Well let's clear out the stuff that we already know. The total resistance for a number $N$ of resistors hooked up in parallel is given by...

$\frac{1}{\sum \Omega_{P}} = \frac{1}{\Omega_{1}} + \frac{1}{\Omega_{2}} + \frac{1}{\Omega_{3}} + ... \frac{1}{\Omega_{N}}$

The total resistance for a number $N$ of resistors hooked up is series is given by...

$\sum \Omega_{S} = \Omega_{1} + \Omega_{2} + \Omega_{3} + ... \Omega_{N}$

The power dissipated by a circuit is given by $P = I^{2}\sum\Omega$ , and we all know Ohm's law as $V = I\sum\Omega$ with $I$ being the current running through the circuit, $V$ being the voltage drop across the circuit, and $P$ being the power dissipated by the circuit.

The trick to solving this is understanding that the voltage drop across both of these circuits is the same , so what we can do is get both of their dissipated power functions/formulas in terms of $V$ , and then divide them both. I'll show you the math.

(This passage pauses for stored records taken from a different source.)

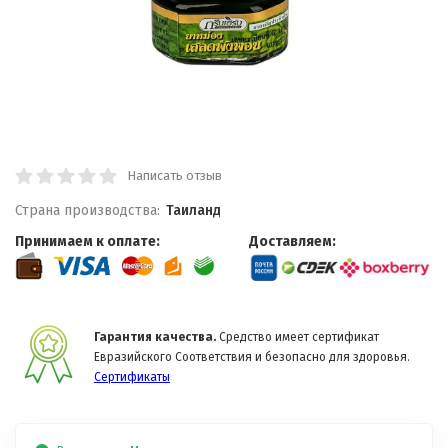
Написать отзыв
Страна производства:
Таиланд
Принимаем к оплате:
Доставляем:
Гарантия качества.
Средство имеет сертификат
Евразийского Соответствия и безопасно для здоровья.
Сертификаты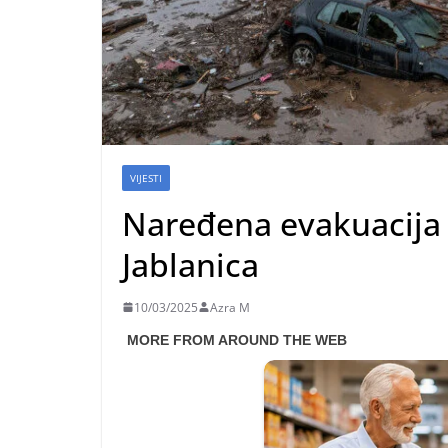
VIJESTI
Naređena evakuacija t
Jablanica
10/03/2025
Azra M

$\sum \Omega_{P} = \frac{1}{100} \Omega$

$\sum \Omega_{S} = 100 \Omega$

$P = \frac{V^{2}}{\sum \Omega}$

$\frac{P_{P}}{P_{S}} = \frac{\frac{V^{2}}{\sum \Omega_{P}}}{\frac{V^{2}}{\sum \Omega_{S}}} = \frac{\sum \Omega_{S}}{\sum \Omega_{P}} = \frac{100 \Omega}{\frac{1}{100} \Omega} = \boxed{10,000 \Omega}$

Analysing circuit P first, we see that the P.D. across each light is the same, and is equal to the voltage of the power supply. Hence, total power is given by

$100V^2/R$

In circuit S, the potential is equally divided across the 100 lights (as they have equal resistance); hence, total power is given by

$(100(V/100)^2)/R$

Hence,

$P_{P}/P_{S} = 100V^2/(V^2/100) = \boxed {10000}$ .

total resistance in circuit P is : $R_{P} = 1/100 Ω$

total resistance in circuit S is : $R_{S} = 100 Ω$

$P_{P}/P_{S} = (V^{2}/R_{P})/(V^{2}/R_{S}) = R_{S}/R_{P} = 100 / (1/100) = 10000$

Since $\text {Power} = \dfrac {V^2}{R} \propto \dfrac {1}{R}$ , we want the ratio of the net resistance in S to the net resistance in P. The net resistance in S is $1 \cdot 100 \, \Omega$ and the net resistance in P is $\dfrac {1}{100} \, \Omega$ , so our answer is $\boxed {10^4}$ .